Blood, Shakespeare and Friends and Family


This week started well, with a visit from my sister and brother-in-law on Monday (which was a Bank Holiday, and therefore rainy). Since we've all been busy, I've not seen them for a while, and this was the first time they've been to the new house. 

So we celebrated with prosecco, and by getting C to help put up some curtains and replace the thing to hold the shower head. (the old one was not up to the job, and I was unable to work out how to get the damn thing off the wall.) 

Then on Thursday I had more visitors - E, who I was at University with, and her husband and daughter. E is one of my theatre-going friends, so I last saw her last November, in Stratford upon Avon, but haven't had the chance to send time with her family, so that was fun!

On Saturday, I travelled up to London for the day, to see Richard III at Trafalgar Studios, starring Martin Freeman in the title role. 

My original plan involved getting to London with about 2 hours to spare, to allow time to go looking for a few of the Books about Town book benches, but unfortunately my train was delayed, and as they were predicting it would be at least an hour and a half before it moved on, I ended up getting off and taking a 45 minute bus ride, and another 40 minutes on the tube, to get to Charing Cross just in time, so other than taking a quick look at the giant blue cock in Trafalgar Square I had no time for anything other than the show itself.

Richard III is not my favourite play -  but decided to see this production as I was interested to see Martin Freeman in the role, and as I  have been to other productions at Trafalgar Studios,and directed by Jamie Lloyd, which I've enjoyed. And I did enjoy it.

The play is set in the 1979 'Winter of Discontent', with the the implication of a Royalist/Military coup having taken place just before the play opens - the stage is set up like a civil service office, with desks, phones, reel-to-reel tape recorders and sickly house plants. I have to admit, I didn't feel that this worked awfully well. It's too complex, and it doesn't really sit well with the severed heads .


Richard's initial speech was given partly as a 'public' address, given to the rest of the nobility, via mike, and partly as a soliloquy, with the mike off, and the others all frozen - it worked quite well, but the same convention wasn't followed for other asides and soliloquies, which seemed odd. 

Freeman is good as Richard - there have been mixed reviews, but I felt he has created a truly scary Richard - as the play progresses, he comes across as an increasingly unpredictable and paranoid dictator, with his black humour leaving other characters unsure as to whether he is joking or not - Freeman is quite subtle - I liked it (one of my dislikes about the Kevin Spacey production was that everything was rather melodramatic and over the top)



I was a little worried about the welfare of the poor goldfish, in whose tank the Duke of Clarence was drowned (and into whose tank his throat was cut, too) I am not sure how goldfish feel about fake blood in their water, but having a person thrashing about in your tank can't be good. 

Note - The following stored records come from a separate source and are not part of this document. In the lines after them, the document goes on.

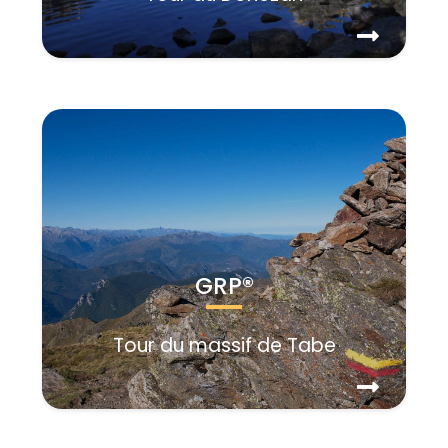
GRP®
Tour du massif de Tabe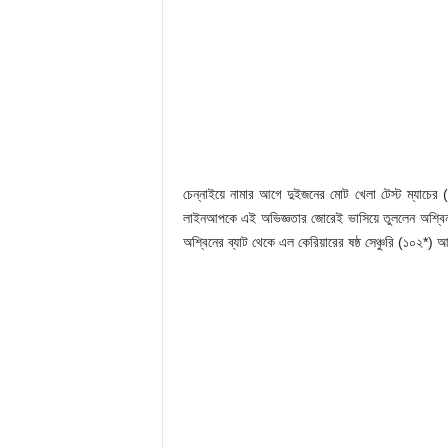
চেন্নাইয়ে নামার আগে দুইজনের মোট খেলা টেস্ট ম্যাচের
লাইনআপকে এই অভিজ্ঞতার জোরেই ভাসিয়ে তুললেন অশ্বিন
অশ্বিনের ব্যাট থেকে এল কেরিয়ারের ষষ্ঠ সেঞ্চুরি (১০২*) আ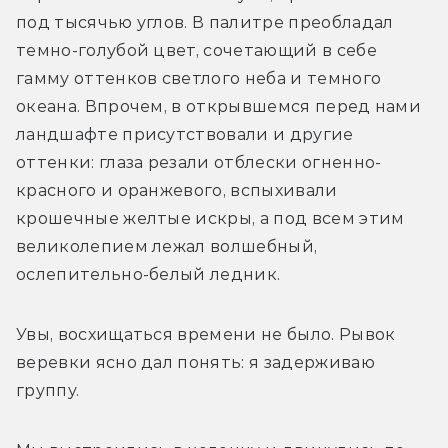
под тысячью углов. В палитре преобладал 
темно-голубой цвет, сочетающий в себе 
гамму оттенков светлого неба и темного 
океана. Впрочем, в открывшемся перед нами 
ландшафте присутствовали и другие 
оттенки: глаза резали отблески огненно-
красного и оранжевого, вспыхивали 
крошечные желтые искры, а под всем этим 
великолепием лежал волшебный, 
ослепительно-белый ледник. 
Увы, восхищаться времени не было. Рывок 
веревки ясно дал понять: я задерживаю 
группу. 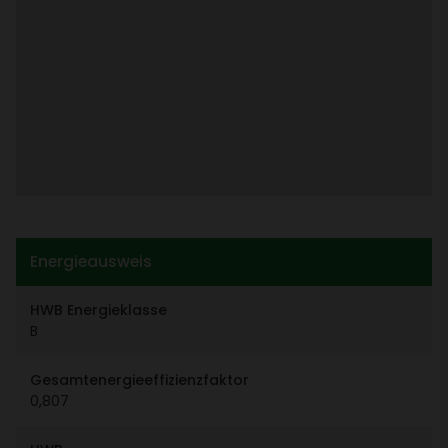
Ener­gie­aus­weis
HWB Ener­gie­klasse
B
Gesamt­ener­gie­ef­fi­zi­enz­faktor
0,807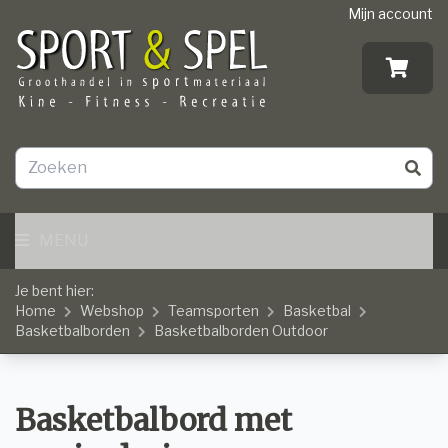
Mijn account
MENU
Je bent hier:
Home
Webshop
Teamsporten
Basketbal
Basketbalborden
Basketbalborden Outdoor
Basketbalbord met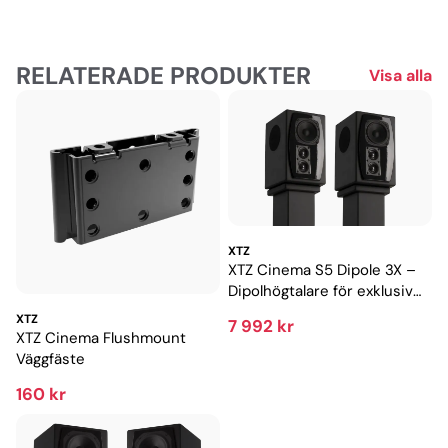
RELATERADE PRODUKTER
Visa alla
XTZ
XTZ Cinema S5 Dipole 3X –
Dipolhögtalare för exklusiv
hemmabio
XTZ
7 992 kr
XTZ Cinema Flushmount
Väggfäste
160 kr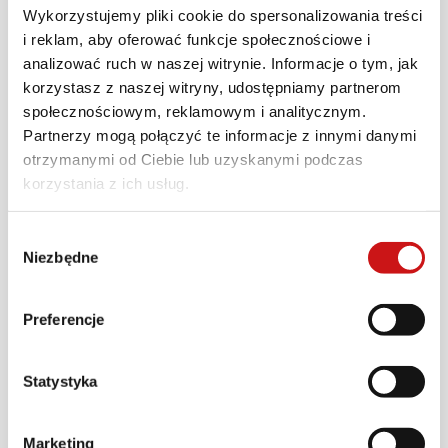
jeszcze bardziej wyjątkowy. Ofertę opcji
Wykorzystujemy pliki cookie do spersonalizowania treści
i reklam, aby oferować funkcje społecznościowe i
personalizacji uzupełniają koła szprychowe,
analizować ruch w naszej witrynie. Informacje o tym, jak
dostępne w trzech wersjach, a także zaciski
korzystasz z naszej witryny, udostępniamy partnerom
hamulcowe Brembo Stylema, których kolor
społecznościowym, reklamowym i analitycznym.
można dostosować do własnych upodobań.
Partnerzy mogą połączyć te informacje z innymi danymi
otrzymanymi od Ciebie lub uzyskanymi podczas
Program oferuje również dodatkowe możliwości
korzystania z ich usług.
konfiguracji, od różnych opcji siedzeń po liczne
pakiety i akcesoria, dzięki czemu istnieje
Wybór
możliwość dostosowania motocykla do
Niezbędne
zgody
własnych potrzeb podróżniczych i osobistego
stylu. W konfiguratorze dostępny jest już
Preferencje
program Ducati Factory Made, gdzie możesz
stworzyć Multistradę V4 Rally swoich marzeń, a
Statystyka
gotową konfigurację wysłać bezpośrednio do
dealera i uzyskać wycenę.
Marketing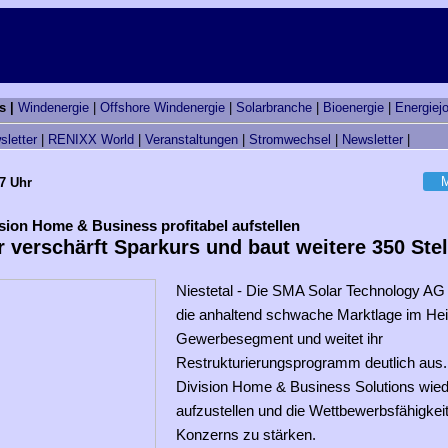
s |
Windenergie
|
Offshore Windenergie
|
Solarbranche
|
Bioenergie
|
Energiej
sletter
|
RENIXX World
|
Veranstaltungen
|
Stromwechsel
|
Newsletter
|
M
27 Uhr
sion Home & Business profitabel aufstellen
 verschärft Sparkurs und baut weitere 350 Stel
Niestetal - Die SMA Solar Technology AG 
die anhaltend schwache Marktlage im He
Gewerbesegment und weitet ihr
Restrukturierungsprogramm deutlich aus. Z
Division Home & Business Solutions wiede
aufzustellen und die Wettbewerbsfähigkei
Konzerns zu stärken.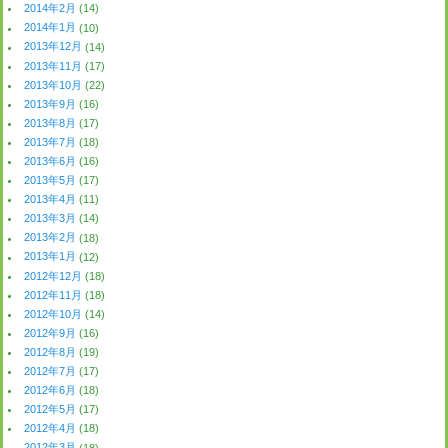
2014年2月
(14)
2014年1月
(10)
2013年12月
(14)
2013年11月
(17)
2013年10月
(22)
2013年9月
(16)
2013年8月
(17)
2013年7月
(18)
2013年6月
(16)
2013年5月
(17)
2013年4月
(11)
2013年3月
(14)
2013年2月
(18)
2013年1月
(12)
2012年12月
(18)
2012年11月
(18)
2012年10月
(14)
2012年9月
(16)
2012年8月
(19)
2012年7月
(17)
2012年6月
(18)
2012年5月
(17)
2012年4月
(18)
2012年3月
(18)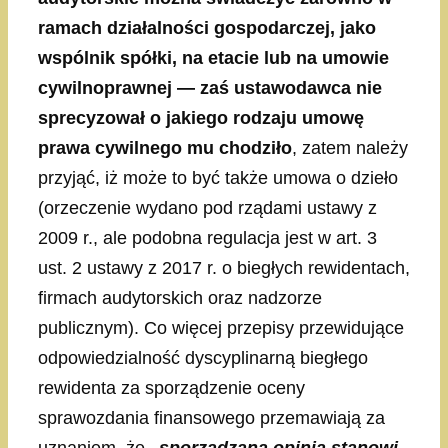
ramach działalności gospodarczej, jako
wspólnik spółki, na etacie lub na umowie
cywilnoprawnej — zaś ustawodawca nie
sprecyzował o jakiego rodzaju umowę
prawa cywilnego mu chodziło
, zatem należy
przyjąć, iż może to być także umowa o dzieło
(orzeczenie wydano pod rządami ustawy z
2009 r., ale podobna regulacja jest w art. 3
ust. 2 ustawy z 2017 r. o biegłych rewidentach,
firmach audytorskich oraz nadzorze
publicznym). Co więcej przepisy przewidujące
odpowiedzialność dyscyplinarną biegłego
rewidenta za sporządzenie oceny
sprawozdania finansowego przemawiają za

All in all, I enjoyed the production, but having seen 2 versions of Richard III with modern settings, I would rather like to see a production set in its own period.

And for the record, I didn't experience any inappropriate applause (there have been a couple of reviews suggestion that 'Sherlock' fans unused to live theatre were attending and cheering / clapping at inappropriate points)

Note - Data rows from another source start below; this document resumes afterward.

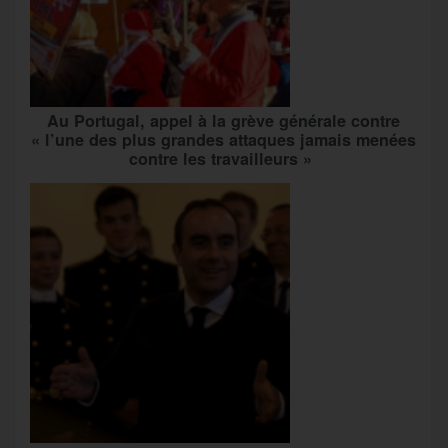
Au Portugal, appel à la grève générale contre
« l’une des plus grandes attaques jamais menées
contre les travailleurs »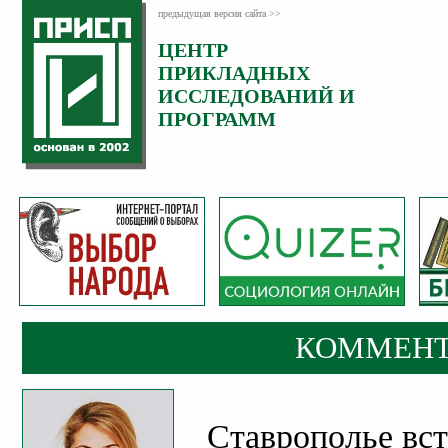
предыдущая версия сайта >>
ЦЕНТР
Категория:
ПРИКЛАДНЫХ
Комментарии
ИССЛЕДОВАНИЙ И
ПРОГРАММ
КОММЕНТ
Ставрополье вст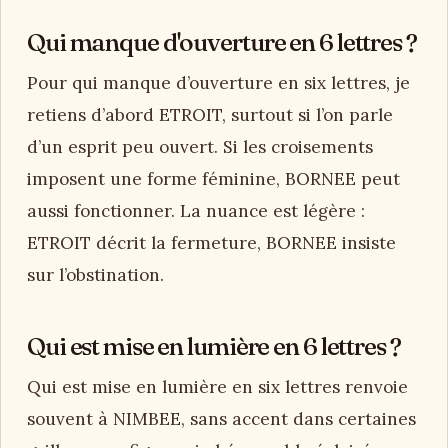
Qui manque d'ouverture en 6 lettres ?
Pour qui manque d’ouverture en six lettres, je
retiens d’abord ETROIT, surtout si l’on parle
d’un esprit peu ouvert. Si les croisements
imposent une forme féminine, BORNEE peut
aussi fonctionner. La nuance est légère :
ETROIT décrit la fermeture, BORNEE insiste
sur l’obstination.
Qui est mise en lumière en 6 lettres ?
Qui est mise en lumière en six lettres renvoie
souvent à NIMBEE, sans accent dans certaines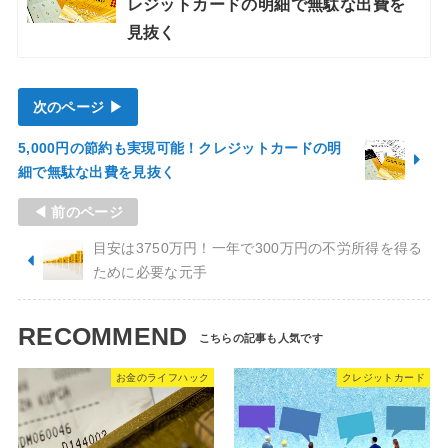
レジットカードの明細で無駄な出費を
見抜く
次のページ ▶
5,000円の節約も実現可能！クレジットカードの明
細で無駄な出費を見抜く
◀ 前のページ
目安は3750万円！一年で300万円の不労所得を得る
ために必要な元手
RECOMMEND
お金のライフハック
クレジットカード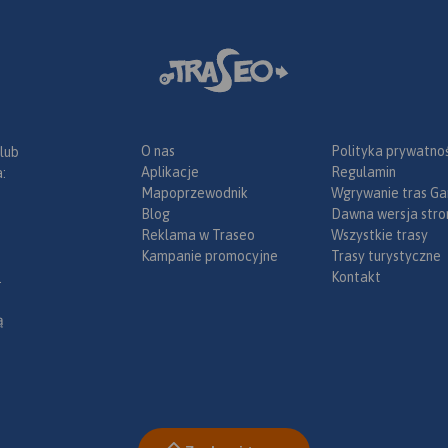
O nas
Polityka prywatnoś
 lub
Aplikacje
Regulamin
:
Mapoprzewodnik
Wgrywanie tras Ga
Blog
Dawna wersja stro
Reklama w Traseo
Wszystkie trasy
Kampanie promocyjne
Trasy turystyczne
Kontakt
.
ą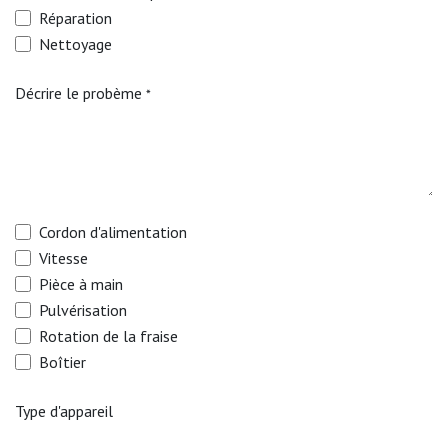
Réparation
Nettoyage
Décrire le probème
*
Cordon d'alimentation
Vitesse
Pièce à main
Pulvérisation
Rotation de la fraise
Boîtier
Type d'appareil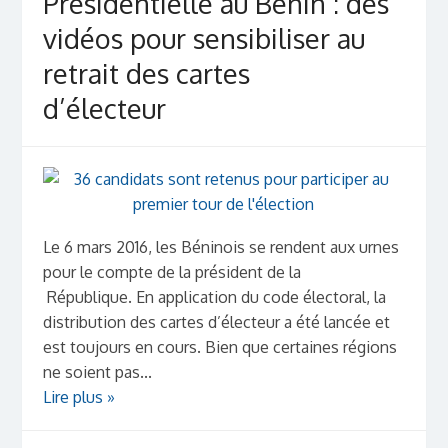
Présidentielle au Bénin : des
vidéos pour sensibiliser au
retrait des cartes
d’électeur
Le 6 mars 2016, les Béninois se rendent aux urnes
pour le compte de la président de la
République. En application du code électoral, la
distribution des cartes d’électeur a été lancée et
est toujours en cours. Bien que certaines régions
ne soient pas...
Lire plus »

Me? I'd like to see Freeman in other live productions, and I think he benefited from a really strong supporting cast.

1 comment:

saare-snowqueen said...

Generally, one of the main differences between American and British actors is in the level of in-your-faceness, with Americans being much more out there and upfront with their productions. I guess I've lived over here so long that I know prefer the sublties of British, especially Welsh and Scottish actors to the brashness. Wish I could get to London. I'd love to see this production.